Несколько раз, когда порывы ветра были особенно сильны и в душе моей надувались пузыри отчаяния — я выходила на улицу, пытаясь копировать действия брата, но у меня никогда не получалось отдаться воле стихии так, как удавалось ему. Мешали руки…

…Я опустился на колени у кромки котлована, земля съёжилась и поцеловала мои коленные чашечки острыми холодными губами. Я вытянул шею и опустил взгляд на плещущуюся жижу, там отражался я сам в мишуре уличного движения, я был прибит к громоздкому занозистому кресту и заставлял прохожих себя обходить. Вот это бык, бросил кто-то из спешащих. Бык, всё верно! — закричал я ему с креста. Дама, которая как раз в это время опасливо огибала мой крест, боясь оцарапать своё тело о неровный край креста, живо посмотрела мне в лицо:

— Валентин Григорьевич?!

— Ну да, я Валентин Григорьевич Бык.

— Валентин Григорьевич?! — словно не расслышав, повторила дама.

— Конечно, это я.

— Валентин Григорьевич?! Да что же такое. Валентин Гри…

Я оторвал голову от рук, на которых она покоилась и которые от долгого неподвижного лежания на столе словно наполнились песком, и посмотрел в вибрирующее лицо кадровички.
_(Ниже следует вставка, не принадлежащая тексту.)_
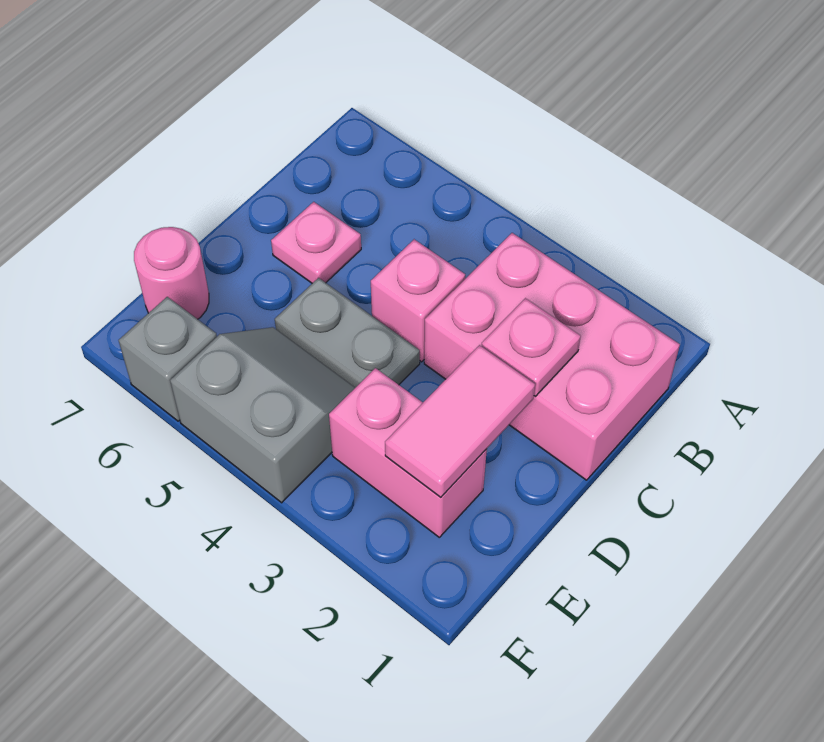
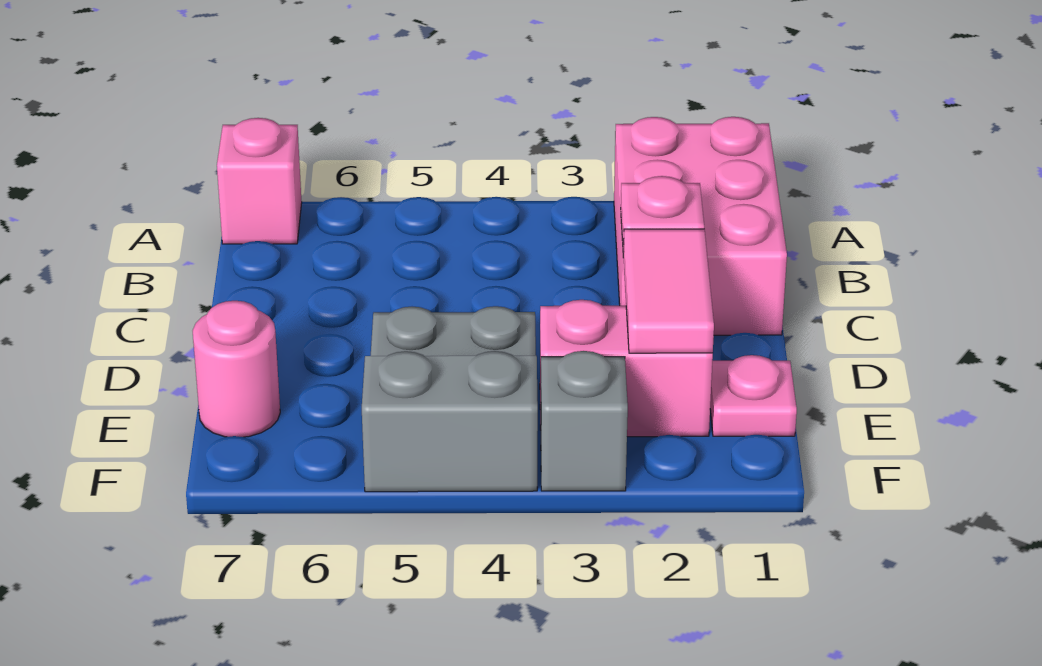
pink 2x3 brick [424,233,680,480] -> pink 2x3 brick turned to [614,117,787,335]
pink 1x1 brick [371,239,465,362] -> pink 1x1 brick moved to [217,118,302,244]
pink 1x1 plate [271,202,361,283] -> pink 1x1 plate moved to [710,355,797,436]
grey 1x1 brick [119,297,217,421] -> grey 1x1 brick moved to [541,351,628,491]

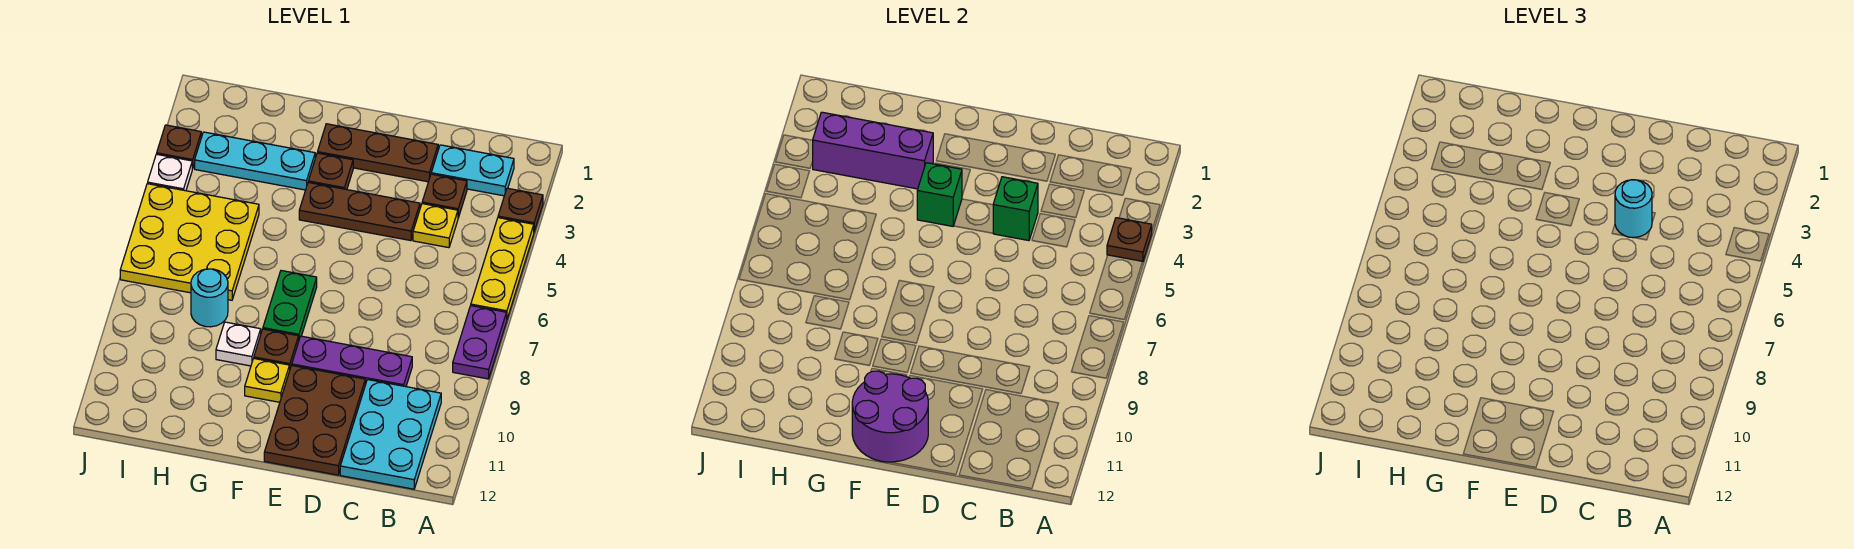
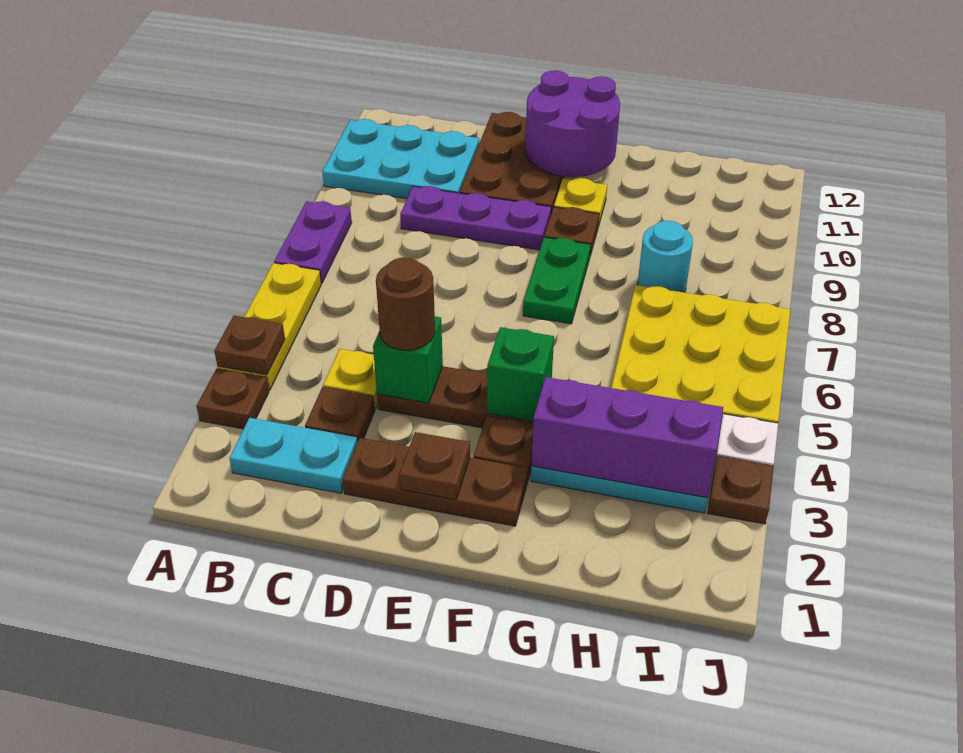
cyan 2x3 plate [340,380,441,489] -> cyan 2x3 plate turned to [322,119,479,199]
cyan 1x1 round brick [1615,180,1652,238] -> brown 1x1 round brick [376,257,435,350]
none -> brown 1x1 plate [399,432,470,500]
white 1x1 plate [216,322,261,366] -> none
— Валентин Григорьевич, вам плохо?

— Что вы, вздремнул просто.

Кадровичка затараторила про новую соискательницу должности, про третью руку… Снег её слов ложился плотным настом на мою душу…

Принять. Веки кадрочички запрокидываются на лоб. Но… третья рука? Принять! Из голоса моего просыпаются на пол металлическая стружка. Испытательный срок? Да. Месяц? Две. Недели? Да, две недели! Кадровичка сжимает в гармошку скуластое лицо, наполняя губы нежным смятением.